The plan-and-execute pattern separates strategic planning from tactical execution. A planning node analyzes a complex request and decomposes it into an ordered list of sub-tasks with dependencies. An execution loop then processes each sub-task, feeding results back to the planner after each step. The planner can adjust the remaining plan based on what execution has revealed — adding steps that were not initially anticipated, skipping steps that turn out to be unnecessary, or changing approach when initial results suggest the original plan was suboptimal. This mirrors how skilled human practitioners approach complex projects.

The human-in-the-loop pattern pauses graph execution at designated checkpoint nodes to collect human input, approval, or correction before the workflow continues. This is particularly valuable for high-stakes workflows where certain decisions — sending an email, modifying a database, publishing content — require explicit human authorization. The agent performs research, analysis, and preparation autonomously, then presents a recommendation for human review. Upon approval (with optional modifications), the agent proceeds with execution. This pattern connects to broader human oversight design principles about when and how to involve humans in AI-assisted workflows.

The tool-selection pattern uses a routing node to dynamically choose which tool or data source to use based on the current query. Rather than hardcoding tool usage order, the agent evaluates the current state and selects the most appropriate tool — searching the web for current events, querying a database for internal data, or calling a calculator for numerical computations. This flexibility allows a single agent graph to handle diverse queries without separate implementations for each query type.

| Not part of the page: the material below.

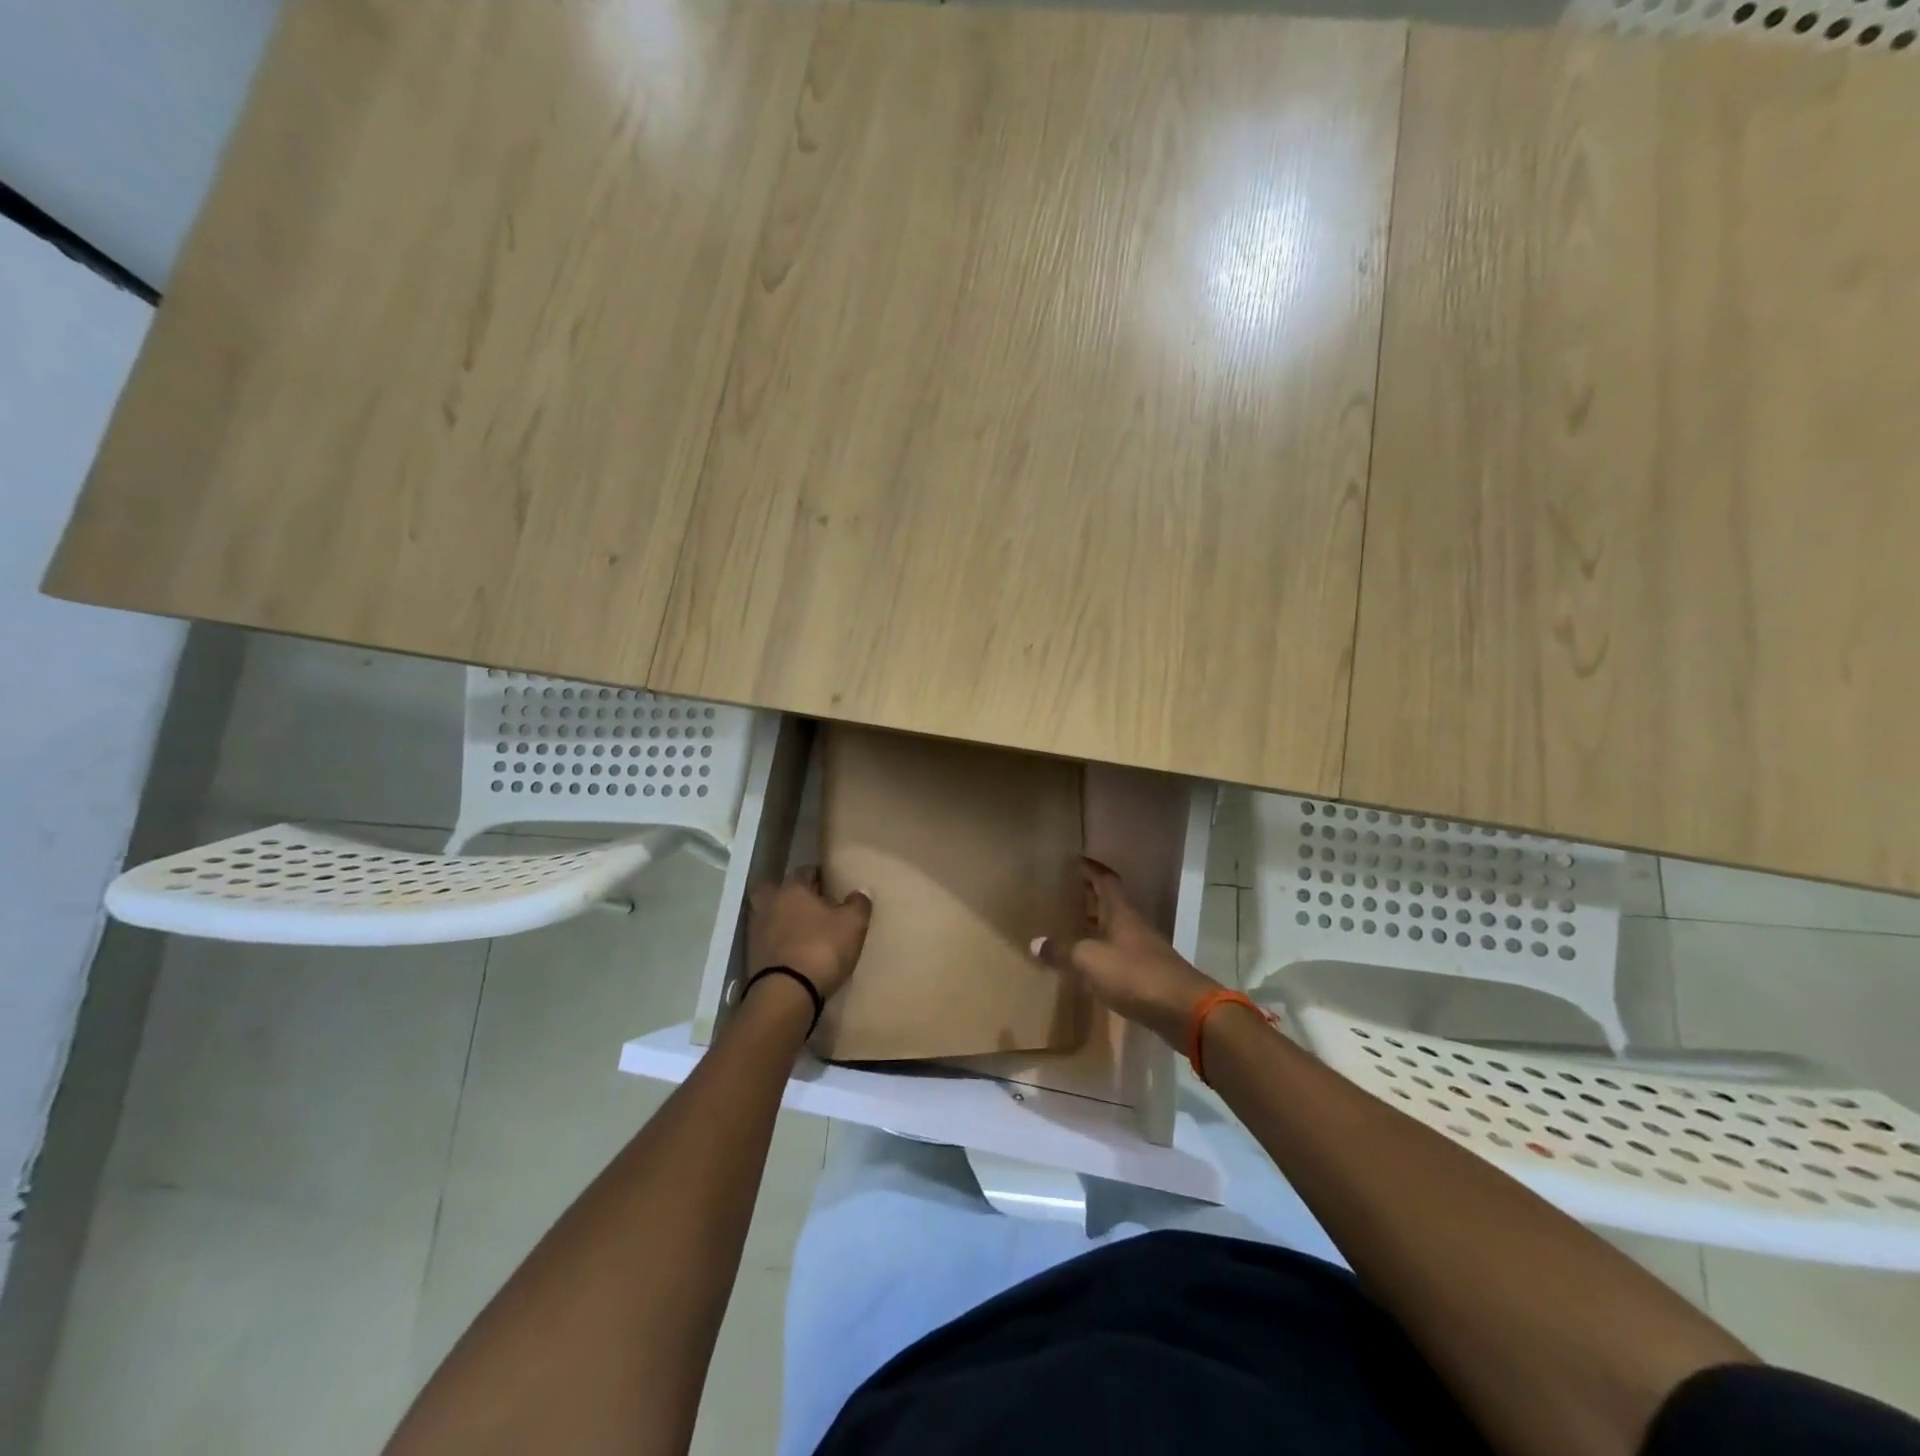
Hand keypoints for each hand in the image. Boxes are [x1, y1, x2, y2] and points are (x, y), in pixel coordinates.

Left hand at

Not every AI task benefits from graph-based orchestration. If your workflow is genuinely linear with no branching, no retry logic, and no conditional paths — input goes in, model processes it, output comes out — a simple function call or basic prompt chain is easier to build, test, debug, and maintain. Adding graph infrastructure to a straightforward task introduces conceptual complexity, additional dependencies, and more failure modes without corresponding benefit.

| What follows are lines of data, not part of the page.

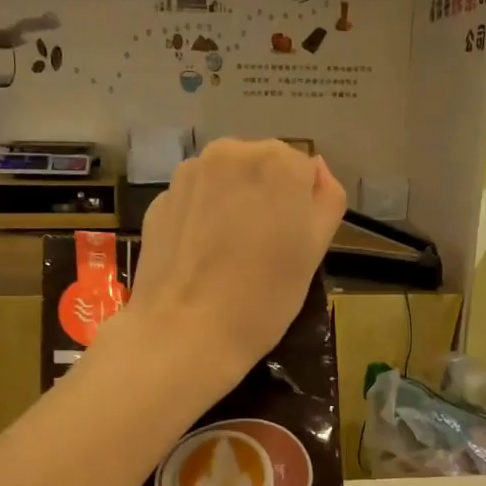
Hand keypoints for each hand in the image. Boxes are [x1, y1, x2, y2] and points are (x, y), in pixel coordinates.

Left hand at [123, 139, 345, 389]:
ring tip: (227, 257)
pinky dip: (201, 220)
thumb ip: (326, 200)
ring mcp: (189, 174)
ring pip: (225, 182)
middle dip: (265, 198)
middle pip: (261, 168)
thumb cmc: (264, 298)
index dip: (301, 209)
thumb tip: (316, 169)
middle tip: (262, 251)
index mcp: (279, 162)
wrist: (185, 333)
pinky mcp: (159, 200)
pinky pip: (195, 202)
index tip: (292, 244)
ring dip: (232, 204)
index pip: (304, 172)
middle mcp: (231, 152)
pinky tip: (199, 260)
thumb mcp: (314, 252)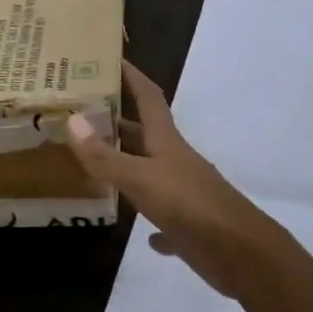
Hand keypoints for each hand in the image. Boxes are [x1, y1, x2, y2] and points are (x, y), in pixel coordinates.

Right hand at [67, 63, 285, 298]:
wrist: (240, 252)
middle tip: (82, 113)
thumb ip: (105, 156)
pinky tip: (131, 220)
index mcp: (167, 142)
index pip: (149, 97)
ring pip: (150, 171)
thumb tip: (72, 120)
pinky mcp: (188, 225)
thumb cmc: (189, 206)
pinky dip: (146, 213)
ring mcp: (184, 193)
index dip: (132, 76)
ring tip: (92, 160)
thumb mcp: (141, 179)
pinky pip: (162, 215)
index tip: (111, 59)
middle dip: (118, 121)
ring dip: (126, 164)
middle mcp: (175, 161)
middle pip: (145, 134)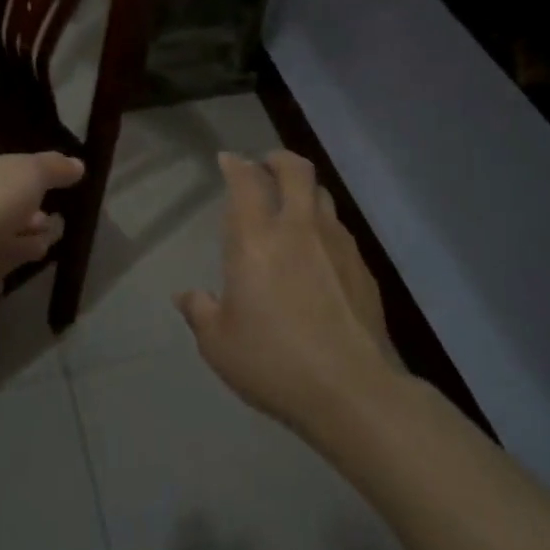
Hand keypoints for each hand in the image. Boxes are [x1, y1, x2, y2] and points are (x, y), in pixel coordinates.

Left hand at [0, 149, 84, 312]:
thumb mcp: (30, 171)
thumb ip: (55, 168)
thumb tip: (78, 165)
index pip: (5, 169)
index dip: (31, 177)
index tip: (57, 186)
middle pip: (7, 205)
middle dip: (32, 213)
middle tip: (59, 220)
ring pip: (4, 238)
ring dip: (26, 241)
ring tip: (51, 242)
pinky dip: (7, 267)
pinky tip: (25, 270)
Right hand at [177, 151, 400, 436]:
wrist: (352, 390)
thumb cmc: (273, 362)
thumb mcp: (218, 344)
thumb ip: (200, 311)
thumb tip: (186, 296)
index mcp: (255, 240)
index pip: (246, 181)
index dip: (236, 164)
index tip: (228, 161)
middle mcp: (298, 229)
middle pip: (296, 169)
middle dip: (278, 159)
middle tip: (265, 166)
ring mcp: (337, 244)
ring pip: (323, 195)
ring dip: (304, 191)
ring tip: (292, 206)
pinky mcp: (363, 267)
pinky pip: (340, 229)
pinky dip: (323, 226)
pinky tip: (318, 252)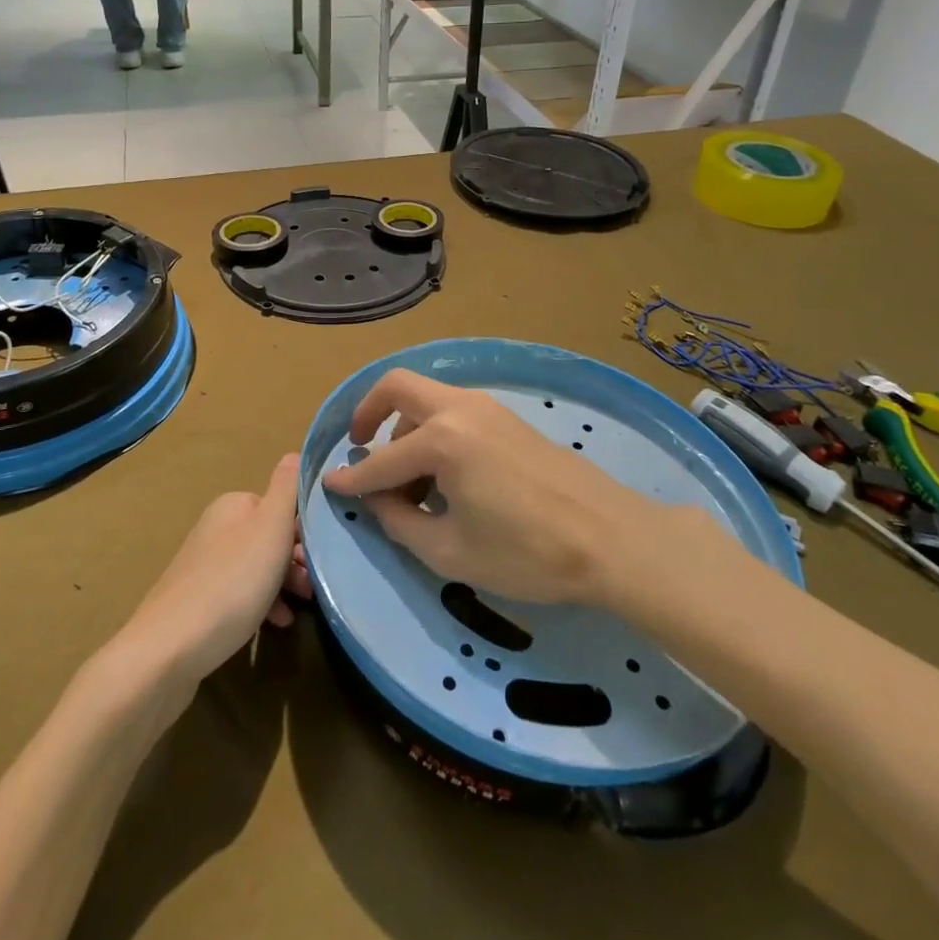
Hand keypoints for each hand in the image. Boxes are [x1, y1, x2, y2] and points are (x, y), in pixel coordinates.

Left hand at [120, 454, 311, 684]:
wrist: (168, 650)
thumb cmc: (231, 583)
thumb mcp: (270, 528)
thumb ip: (286, 488)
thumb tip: (296, 452)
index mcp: (233, 506)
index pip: (280, 505)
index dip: (305, 528)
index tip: (324, 554)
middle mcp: (216, 528)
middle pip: (269, 537)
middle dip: (296, 559)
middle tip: (315, 585)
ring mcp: (204, 566)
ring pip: (257, 567)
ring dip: (284, 584)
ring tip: (303, 607)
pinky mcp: (197, 602)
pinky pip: (240, 593)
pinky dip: (263, 604)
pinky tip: (277, 624)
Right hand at [323, 369, 658, 605]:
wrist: (609, 538)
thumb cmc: (526, 552)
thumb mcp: (451, 552)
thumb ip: (400, 522)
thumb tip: (375, 500)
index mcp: (442, 440)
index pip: (381, 459)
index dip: (351, 476)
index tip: (329, 485)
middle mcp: (460, 409)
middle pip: (397, 387)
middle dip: (369, 412)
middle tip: (360, 446)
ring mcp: (487, 407)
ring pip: (427, 398)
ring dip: (405, 426)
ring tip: (408, 480)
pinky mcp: (507, 417)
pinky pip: (453, 410)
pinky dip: (433, 429)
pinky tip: (442, 474)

Similarly, if your agent has fewer than three nodes and no conditional edges, the overhead of defining the graph schema (compared to simpler frameworks like CrewAI), state types, and edge functions exceeds the organizational value. The decision to adopt LangGraph should be driven by concrete workflow requirements — the need for retry loops, conditional branching, state persistence, or checkpointing — rather than architectural aspiration. Start with the simplest approach that handles your current requirements, and migrate to graph-based orchestration when you encounter the specific limitations it was designed to solve. Many successful AI applications run on simple prompt chains or single model calls, and forcing them into a more complex architecture would be counterproductive.